The government recognises the issue. Before the 2007 elections, quota systems were put in place to guarantee female representation within parliament and the civil service. As a result, a new working group, the Youth, Gender and Sports Committee, has been established. It's led by the MP and former boxing champion, Orzubek Nazarov.

"The biggest issue that women face in this country is abuse," says Nazarov. "It has been a closed issue, not spoken about until recently." Already, he explains, the number of protection orders issued for victims of domestic violence has risen from 167 in 2008, to more than 1,000 in the last eight months. But reports suggest that up to 89% of women have been victims of abuse, and access to authorities is hard for those who can't pay.

"The complicating factor is that corruption has become systemic," says Dr Pelkmans. "That has severe effects for the poorest. It is very hard to carry out political reforms other than on paper. If bureaucrats can simply be bought, the existing situation will continue."

With government salaries as low as 5,000 soms (£70) a month, there's little incentive for teachers, doctors and the police to stop selling services to the highest bidder.

The self-help groups, however, provide more than employment for women like Aigul.

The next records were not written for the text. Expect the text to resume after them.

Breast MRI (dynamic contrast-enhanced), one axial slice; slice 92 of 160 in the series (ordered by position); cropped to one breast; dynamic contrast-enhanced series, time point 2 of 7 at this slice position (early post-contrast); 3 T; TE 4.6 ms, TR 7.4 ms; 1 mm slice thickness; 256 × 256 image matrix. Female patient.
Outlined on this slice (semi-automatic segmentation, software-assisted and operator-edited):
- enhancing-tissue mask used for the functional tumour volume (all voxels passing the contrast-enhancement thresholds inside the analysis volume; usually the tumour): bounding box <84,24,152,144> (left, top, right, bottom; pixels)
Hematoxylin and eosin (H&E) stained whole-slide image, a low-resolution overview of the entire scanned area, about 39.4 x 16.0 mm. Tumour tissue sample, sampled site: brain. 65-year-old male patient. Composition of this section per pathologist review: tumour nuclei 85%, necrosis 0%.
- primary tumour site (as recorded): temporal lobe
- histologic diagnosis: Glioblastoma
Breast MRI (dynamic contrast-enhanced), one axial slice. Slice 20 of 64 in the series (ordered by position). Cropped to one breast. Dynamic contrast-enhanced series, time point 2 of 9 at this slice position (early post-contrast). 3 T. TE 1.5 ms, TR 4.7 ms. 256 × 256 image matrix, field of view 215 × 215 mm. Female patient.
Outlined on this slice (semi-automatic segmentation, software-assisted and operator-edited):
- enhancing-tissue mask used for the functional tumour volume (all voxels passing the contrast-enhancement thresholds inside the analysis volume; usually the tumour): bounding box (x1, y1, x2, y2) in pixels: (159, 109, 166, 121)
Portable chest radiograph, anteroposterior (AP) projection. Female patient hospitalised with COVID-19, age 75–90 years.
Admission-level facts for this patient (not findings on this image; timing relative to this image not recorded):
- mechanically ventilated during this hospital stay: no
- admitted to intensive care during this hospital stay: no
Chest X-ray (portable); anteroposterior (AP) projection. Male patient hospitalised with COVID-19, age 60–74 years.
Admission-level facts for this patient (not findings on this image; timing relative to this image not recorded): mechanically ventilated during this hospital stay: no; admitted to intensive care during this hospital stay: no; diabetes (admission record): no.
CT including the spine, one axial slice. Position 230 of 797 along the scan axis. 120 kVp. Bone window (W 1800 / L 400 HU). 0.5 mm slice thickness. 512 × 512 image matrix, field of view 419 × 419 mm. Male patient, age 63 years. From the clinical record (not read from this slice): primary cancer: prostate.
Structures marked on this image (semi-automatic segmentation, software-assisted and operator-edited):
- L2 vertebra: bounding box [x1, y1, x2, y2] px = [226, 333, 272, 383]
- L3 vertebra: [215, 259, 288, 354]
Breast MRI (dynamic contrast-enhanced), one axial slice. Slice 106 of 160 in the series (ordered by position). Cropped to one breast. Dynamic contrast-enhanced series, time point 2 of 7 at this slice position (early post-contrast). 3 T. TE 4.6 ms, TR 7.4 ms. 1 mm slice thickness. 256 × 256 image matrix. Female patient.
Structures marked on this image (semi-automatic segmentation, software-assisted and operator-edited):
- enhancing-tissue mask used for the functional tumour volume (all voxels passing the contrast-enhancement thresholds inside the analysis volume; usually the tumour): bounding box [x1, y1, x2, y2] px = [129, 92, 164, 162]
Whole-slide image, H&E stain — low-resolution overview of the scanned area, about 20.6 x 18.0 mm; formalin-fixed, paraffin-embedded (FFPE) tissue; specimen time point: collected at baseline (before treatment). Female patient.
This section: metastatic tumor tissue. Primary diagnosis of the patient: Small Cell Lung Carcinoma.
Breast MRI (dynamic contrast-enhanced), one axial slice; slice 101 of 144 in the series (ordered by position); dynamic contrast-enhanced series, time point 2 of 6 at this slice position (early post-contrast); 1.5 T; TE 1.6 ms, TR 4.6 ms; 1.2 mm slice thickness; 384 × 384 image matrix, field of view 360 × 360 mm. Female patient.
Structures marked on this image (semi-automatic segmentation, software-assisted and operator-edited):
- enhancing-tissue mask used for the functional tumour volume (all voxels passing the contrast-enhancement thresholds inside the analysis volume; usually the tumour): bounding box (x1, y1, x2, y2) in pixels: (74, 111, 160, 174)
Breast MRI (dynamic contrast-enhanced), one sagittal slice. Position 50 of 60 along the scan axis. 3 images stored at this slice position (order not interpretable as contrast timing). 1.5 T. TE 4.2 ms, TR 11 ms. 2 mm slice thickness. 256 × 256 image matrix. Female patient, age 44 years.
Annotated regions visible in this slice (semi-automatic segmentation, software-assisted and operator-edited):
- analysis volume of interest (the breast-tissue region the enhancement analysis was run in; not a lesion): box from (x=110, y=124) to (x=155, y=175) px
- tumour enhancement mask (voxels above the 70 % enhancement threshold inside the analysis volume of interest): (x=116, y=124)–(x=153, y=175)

Gulsan Omosheva sits on a veranda outside the workshop of another women's cooperative, Altyn Olmok.

In 2003, Omosheva and nine other women from her village graduated from the first Red Crescent courses. They found out about grants from the World Bank-funded Rural Advisory Council and microcredit from the Kyrgyz Ayil Bank, then used them to buy sewing machines.

The small workshop doubles up as a classroom, where the women of Altyn Olmok pass on their education to others in the village. Spin-off groups have set up a fruit-processing plant and a bakery nearby.

"When they saw how successful we were, even the men came to us to ask our advice," says Omosheva. "Now they have their own groups, breeding livestock, poultry farming and gardening."

"Ayil Bank came to us and asked: 'Why have you stopped asking for money?'" smiles Omosheva, her gold teeth reflecting the sun. "We replied that we don't need them any more; we are like a bank ourselves!"